Я оглянулся, нет, это относилось ко мне, только ко мне.
На верхней губе Степаниды я заметил усики и яростные капельки пота. Губа эта дернулась и запрыгала вверх-вниз, вверх-вниз. Гневное лицо сморщилось, Степанида всхлипнула и заревела: «А-а-а! У-у-у!» Она взялась яростно и совсем по-детски тереть глаза кулаками, как будто целью задалась втереть их вглубь, до мозга. Она развернулась и пошла. «А-а-а! У-у-у!»
Я стоял. Она вернулась, махнула рукой:
– Пошли!
Сели на кухне. Спросила:
– Где был-то? – Опять махнула рукой, тяжелой, полновесной.
Я немного трусил, глаза прятал и заикался, отвечая, – кто ее знает, что ей в голову взбредет!
Но Степанида и не ждала ответа.
– Оставил его одного, бросил со мной бабой-дурой.
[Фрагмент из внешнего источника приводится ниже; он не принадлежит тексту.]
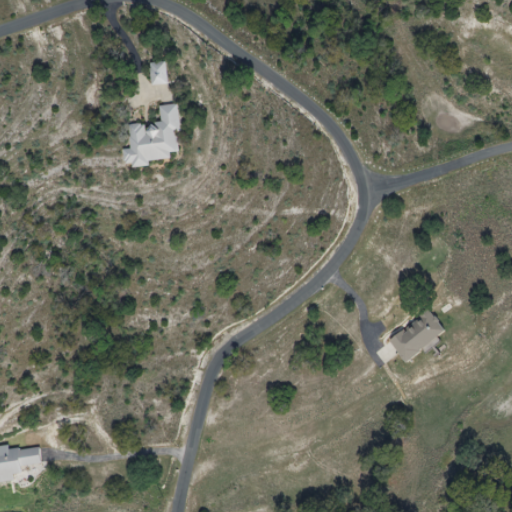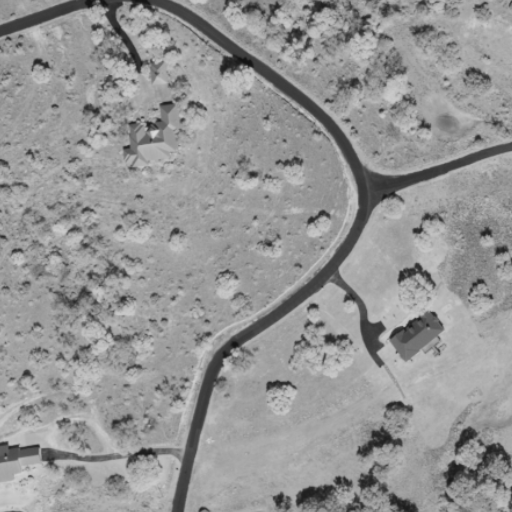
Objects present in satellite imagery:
road: (129, 44)
building: (155, 140)
road: (356, 161)
road: (438, 175)
road: (359, 305)
building: (418, 336)
road: (129, 454)
building: (17, 462)
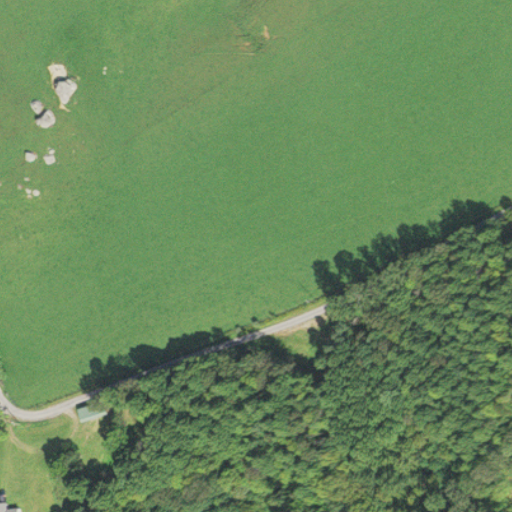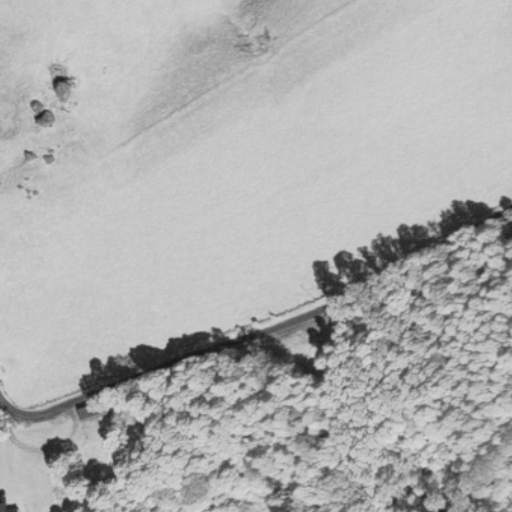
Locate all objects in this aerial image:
road: (260, 332)
building: (95, 411)
road: (75, 441)
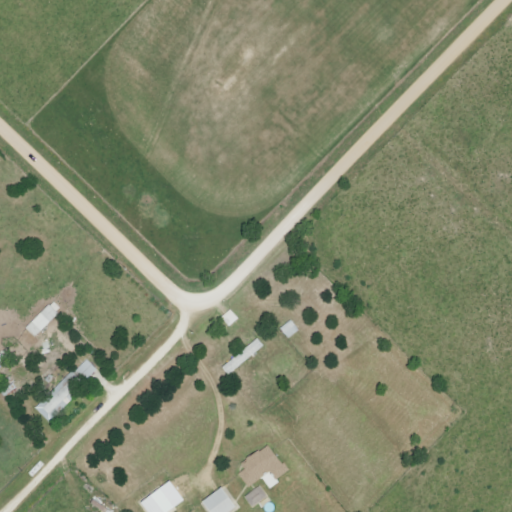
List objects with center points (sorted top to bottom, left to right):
road: (258, 258)
building: (233, 318)
building: (44, 323)
building: (292, 329)
building: (246, 357)
building: (89, 371)
road: (214, 396)
building: (58, 404)
road: (96, 412)
building: (265, 467)
building: (259, 497)
building: (169, 500)
building: (225, 502)
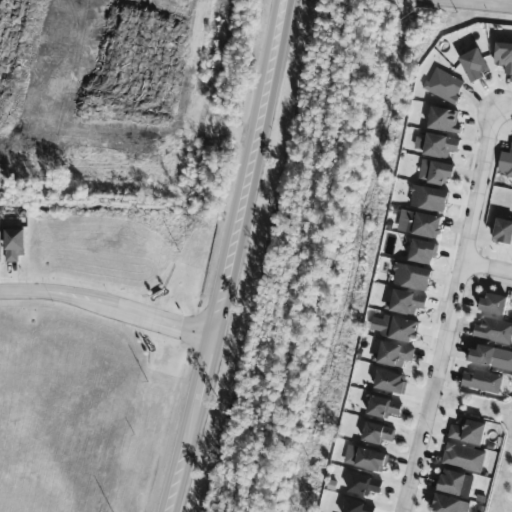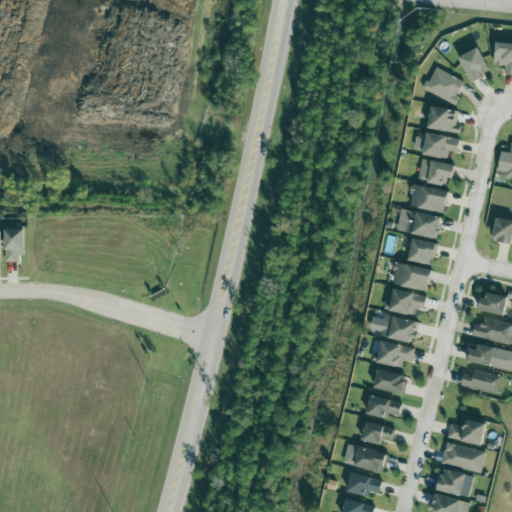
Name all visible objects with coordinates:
road: (482, 4)
building: (503, 56)
building: (474, 64)
building: (444, 85)
road: (506, 113)
building: (443, 119)
building: (437, 145)
building: (506, 162)
building: (435, 172)
building: (428, 198)
building: (419, 223)
building: (503, 231)
building: (0, 234)
building: (14, 244)
building: (422, 251)
road: (228, 256)
road: (486, 262)
building: (411, 277)
building: (407, 302)
road: (106, 303)
building: (493, 304)
road: (448, 312)
building: (399, 328)
building: (494, 331)
building: (394, 354)
building: (491, 356)
building: (482, 381)
building: (390, 382)
building: (383, 407)
building: (467, 432)
building: (377, 433)
building: (463, 458)
building: (370, 460)
building: (455, 483)
building: (363, 485)
building: (448, 504)
building: (357, 507)
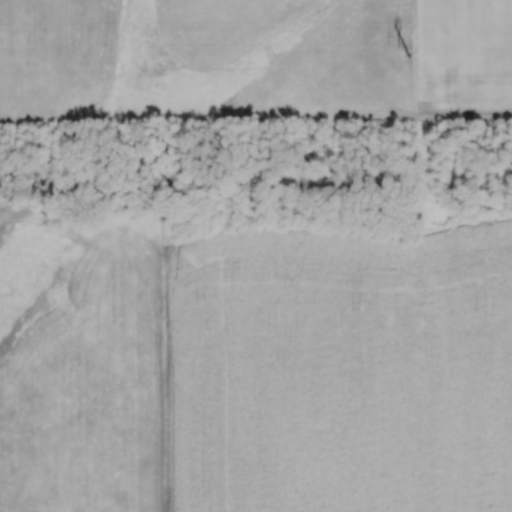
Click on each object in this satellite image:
power tower: (407, 56)
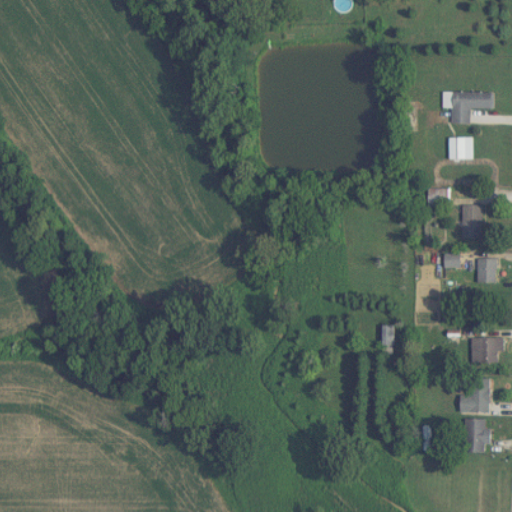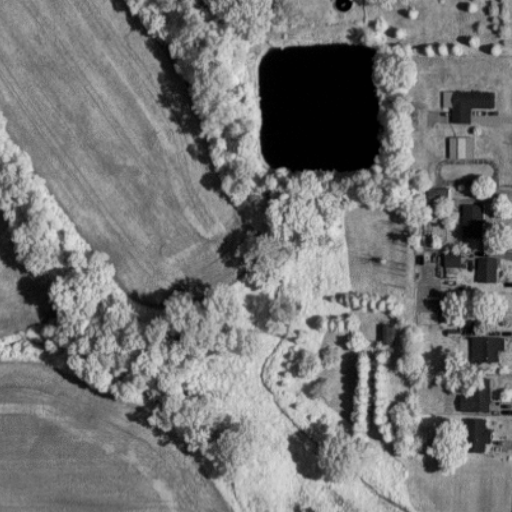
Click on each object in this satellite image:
building: (467, 106)
building: (463, 150)
building: (474, 222)
building: (454, 261)
building: (488, 271)
building: (489, 351)
building: (479, 398)
building: (477, 436)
Рази можно?!
Она сидела напротив меня за маленьким кухонным столиком, путалась пальцами в волосах на затылке, будто выдергивала оттуда шпильку.
– Некудыха твой друг безногий, – горестно покачала она головой, затылком, пальцами в волосах и опять завсхлипывала. Я глаз не поднимал, неловко было смотреть в ее большие мокрые глаза.